Night reader wrote:Synthetic oil burns less efficiently than natural oils do.
A. Synthetic oil burns less efficiently than natural oils do.
B. Synthetic oil burns less efficiently than does natural oil.
C. Synthetic oil burns less efficiently than natural oil.
D. Synthetic oils burn less efficiently than natural oils do.
E. Synthetic oils burn less efficiently than do natural oils.
Okay: The "inversion" NightReader discussed does not matter and can't differentiate between right answers on the GMAT. Repeat:
the "inversion" of word order in the comparison does not matter. Not only on the GMAT, but in any proofreading manual,
(D) and (E) above are exactly the same in terms of correctness.
In fact, the only one that seems wrong above is (A), and even that (singular/plural comparison error) isn't enough to eliminate a choice for certain on the GMAT. The argument against (C) is that it drops the verb in the second part of the sentence, but this is okay. In fact, it is true that we're comparing oil-to-oil in all five choices; the only reason the verb is necessary is that, sometimes, the two compared things can be nonparallel in terms of sentence structure. For example:
"Furnaces burn synthetic oil less efficiently than does natural oil."
The above sentence is clearly wrong -- the reason is that "natural oil" is acting as a verb's
subject, making it parallel to "furnaces," which is an illogical comparison. Since "synthetic oil" is a verb's
object, natural oil needs to be as well:
"Furnaces burn synthetic oil less efficiently than they do natural oil."
Note that another wrong version of the sentence would be
"Furnaces burn synthetic oil less efficiently than natural oil," because it would be ambiguous as to which of the above scenarios is in fact the case.

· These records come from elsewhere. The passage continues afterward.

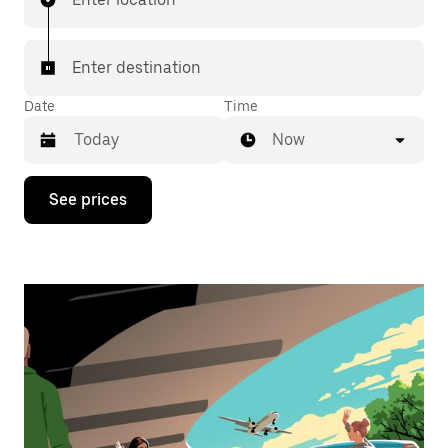
Enter destination
Date
Time
Now
Press
See prices
the
down
arrow
key
to
interact
with
the
calendar
and
select
a
date.
Press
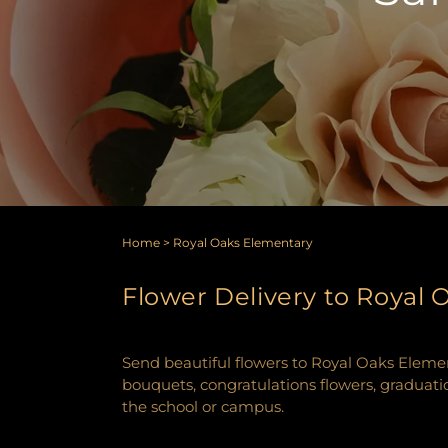
Home
>
Royal Oaks Elementary
Flower Delivery to Royal
Send beautiful flowers to Royal Oaks Elemen
bouquets, congratulations flowers, graduatio
the school or campus.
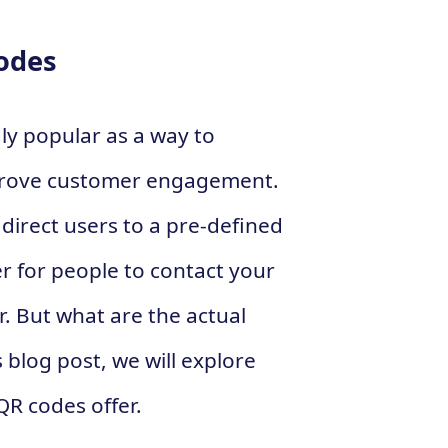
Codes
y popular as a way to
rove customer engagement.
irect users to a pre-defined
er for people to contact your
r. But what are the actual
 blog post, we will explore
QR codes offer.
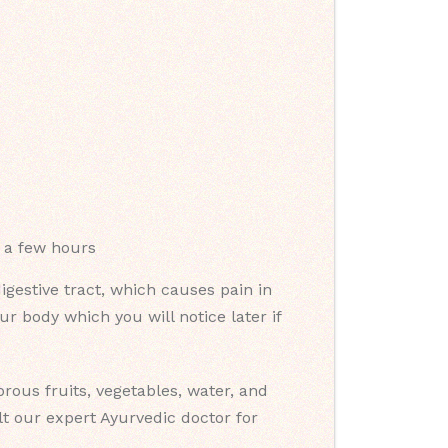
o a few hours
gestive tract, which causes pain in
 body which you will notice later if
ous fruits, vegetables, water, and
t our expert Ayurvedic doctor for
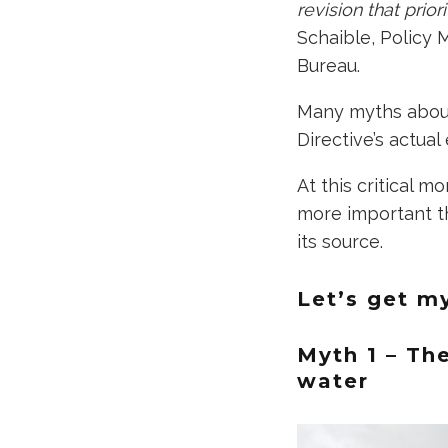
revision that prio
Schaible, Policy 
Bureau.
Many myths abound
Directive’s actual 
At this critical m
more important th
its source.
Let’s get m
Myth 1 – Th
water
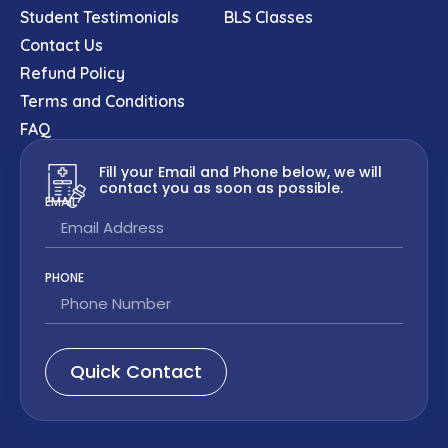
Student Testimonials
BLS Classes
Contact Us
Refund Policy
Terms and Conditions
FAQ
Fill your Email and Phone below, we will
contact you as soon as possible.
EMAIL
PHONE
Quick Contact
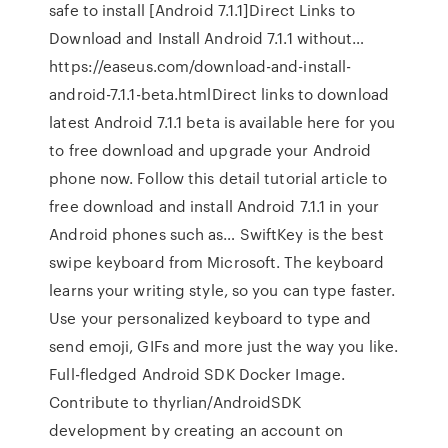
safe to install [Android 7.1.1]Direct Links to
Download and Install Android 7.1.1 without…
https://easeus.com/download-and-install-
android-7.1.1-beta.htmlDirect links to download
latest Android 7.1.1 beta is available here for you
to free download and upgrade your Android
phone now. Follow this detail tutorial article to
free download and install Android 7.1.1 in your
Android phones such as… SwiftKey is the best
swipe keyboard from Microsoft. The keyboard
learns your writing style, so you can type faster.
Use your personalized keyboard to type and
send emoji, GIFs and more just the way you like.
Full-fledged Android SDK Docker Image.
Contribute to thyrlian/AndroidSDK
development by creating an account on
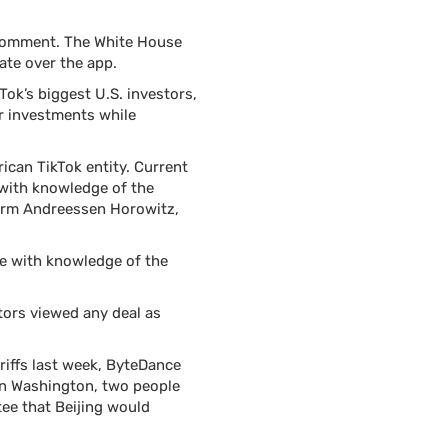
 comment. The White House
ate over the app.
ok’s biggest U.S. investors,
ir investments while
ican TikTok entity. Current
 with knowledge of the
 firm Andreessen Horowitz,
le with knowledge of the
tors viewed any deal as
riffs last week, ByteDance
in Washington, two people
tee that Beijing would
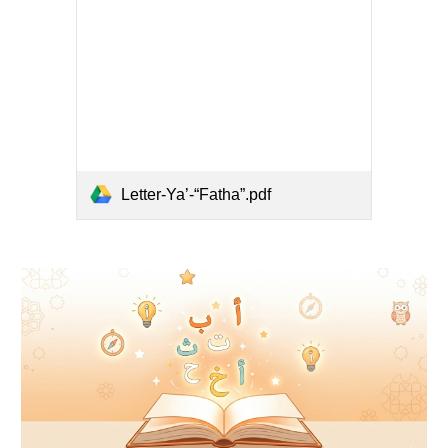
Letter-Ya’-“Fatha”.pdf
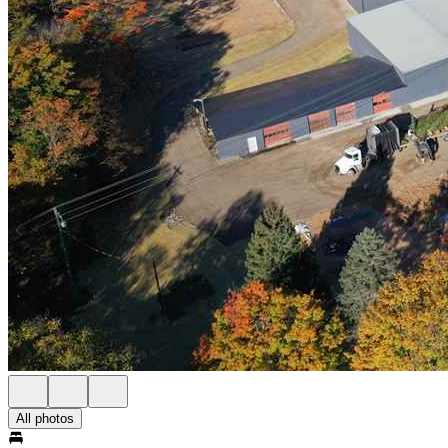
All photos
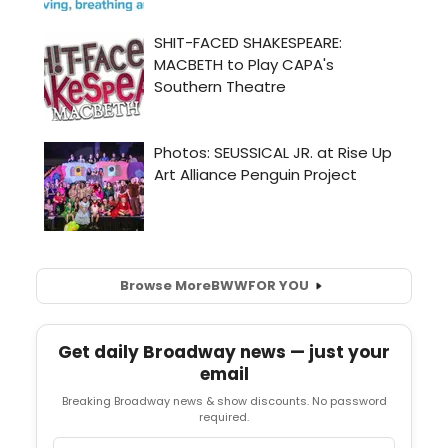
Browse More
BWW
FOR YOU
Get daily Broadway news — just your
email
Breaking Broadway news & show discounts. No password
required.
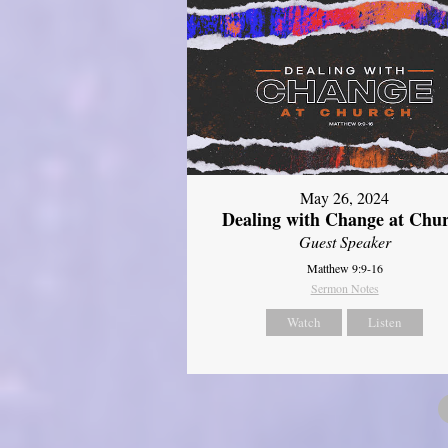
May 26, 2024
Dealing with Change at Chu
Guest Speaker
Matthew 9:9-16
Sermon Notes
Watch
Listen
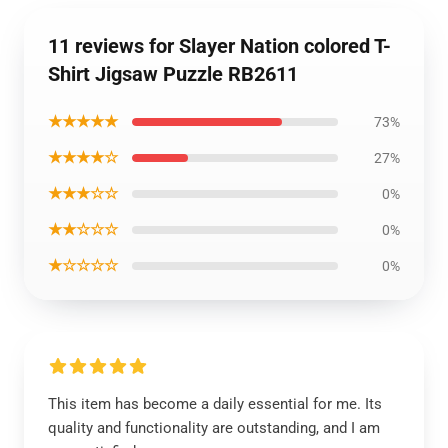
11 reviews for Slayer Nation colored T-
Shirt Jigsaw Puzzle RB2611
★★★★★
73%
★★★★☆
27%
★★★☆☆
0%
★★☆☆☆
0%
★☆☆☆☆
0%
This item has become a daily essential for me. Its
quality and functionality are outstanding, and I am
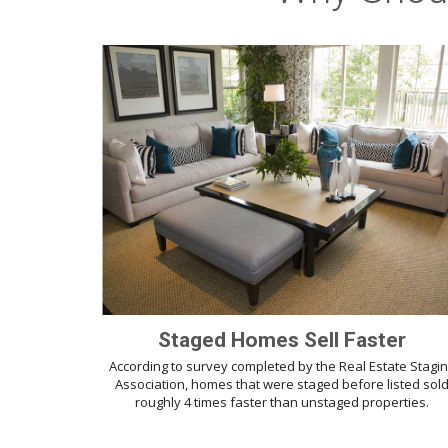
Staged Homes Sell Faster
According to survey completed by the Real Estate Stagi
Association, homes that were staged before listed sol
roughly 4 times faster than unstaged properties.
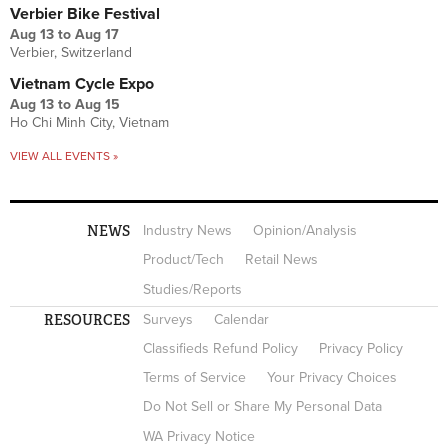
Verbier Bike Festival
Aug 13
to
Aug 17
Verbier, Switzerland
Vietnam Cycle Expo
Aug 13
to
Aug 15
Ho Chi Minh City, Vietnam
VIEW ALL EVENTS »
NEWS
Industry News
Opinion/Analysis
Product/Tech
Retail News
Studies/Reports
RESOURCES
Surveys
Calendar
Classifieds Refund Policy
Privacy Policy
Terms of Service
Your Privacy Choices
Do Not Sell or Share My Personal Data
WA Privacy Notice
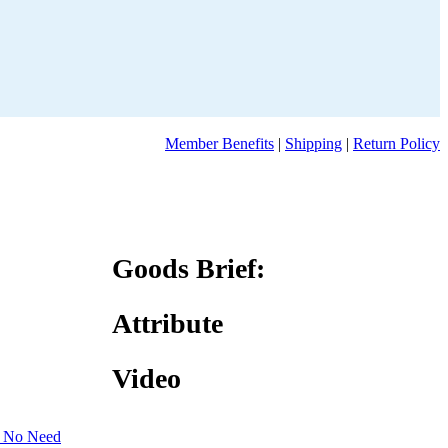
Member Benefits
|
Shipping
|
Return Policy
Goods Brief:
Attribute
Video
 No Need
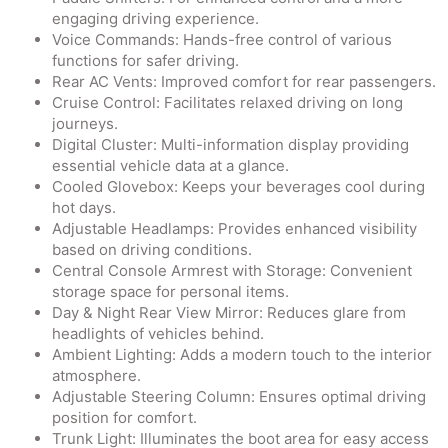
engaging driving experience.
Voice Commands: Hands-free control of various
functions for safer driving.
Rear AC Vents: Improved comfort for rear passengers.
Cruise Control: Facilitates relaxed driving on long
journeys.
Digital Cluster: Multi-information display providing
essential vehicle data at a glance.
Cooled Glovebox: Keeps your beverages cool during
hot days.
Adjustable Headlamps: Provides enhanced visibility
based on driving conditions.
Central Console Armrest with Storage: Convenient
storage space for personal items.
Day & Night Rear View Mirror: Reduces glare from
headlights of vehicles behind.
Ambient Lighting: Adds a modern touch to the interior
atmosphere.
Adjustable Steering Column: Ensures optimal driving
position for comfort.
Trunk Light: Illuminates the boot area for easy access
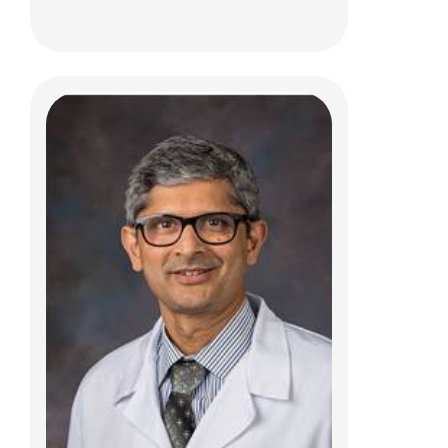
Patrick S. Warren, MD
Interventional Radiology
700 Children's Dr
E4A
Columbus, OH 43205
(614) 722-2297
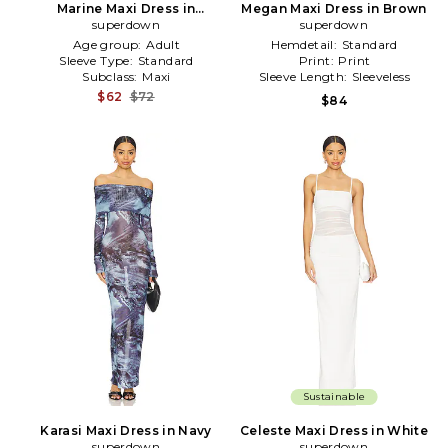
Marine Maxi Dress in
Megan Maxi Dress in Brown
Chocolate
superdown
superdown
Age group:
Adult
Hemdetail:
Standard
Sleeve Type:
Standard
Print:
Print
Subclass:
Maxi
Sleeve Length:
Sleeveless
$62
$72
$84
Sustainable
Karasi Maxi Dress in Navy
Celeste Maxi Dress in White
superdown
superdown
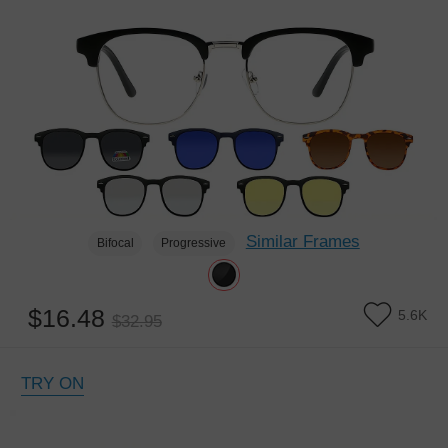
Similar Frames
Bifocal
Progressive
$16.48
5.6K
$32.95
TRY ON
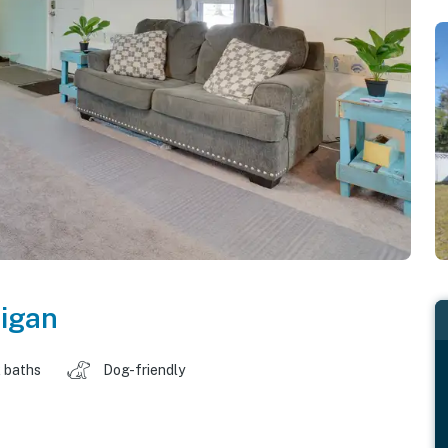
igan
 baths
Dog-friendly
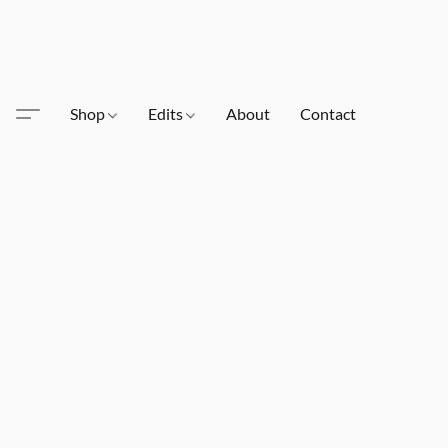
Shop
Edits
About
Contact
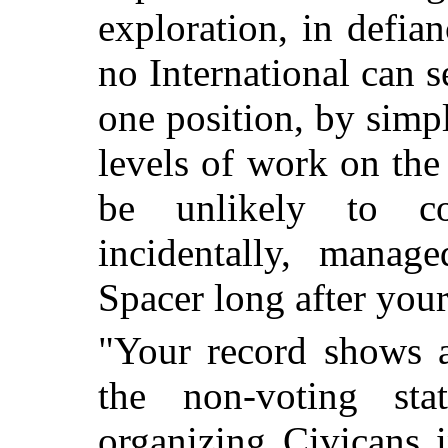
exploration, in defia
no International can 
one position, by simpl
levels of work on th
be unlikely to co
incidentally, manag
Spacer long after you
"Your record shows a
the non-voting sta
organizing Civicans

However, in the original question posted by Night Reader, there's only one noun in each part of the sentence -- oil. Thus it doesn't matter that, in (C), this ambiguity might exist; the second "oil" is automatically parallel to the only other noun in the sentence, "oil," --
each is the subject of the verb "burns," which is implied/ellipsed in the latter part of the sentence.
Thus, (C) is the most concise and still correct, so on test day, I'd choose it. That being said, this would never appear on the GMAT, since 4 of the 5 answers are more or less interchangeable in terms of correctness. I would recommend looking at ALL four examples here as potentially correct options; on the real test, you'd only see one of these four possibilities (although it equally well be any of them!) among the answers, and that would be the correct construction of a comparison.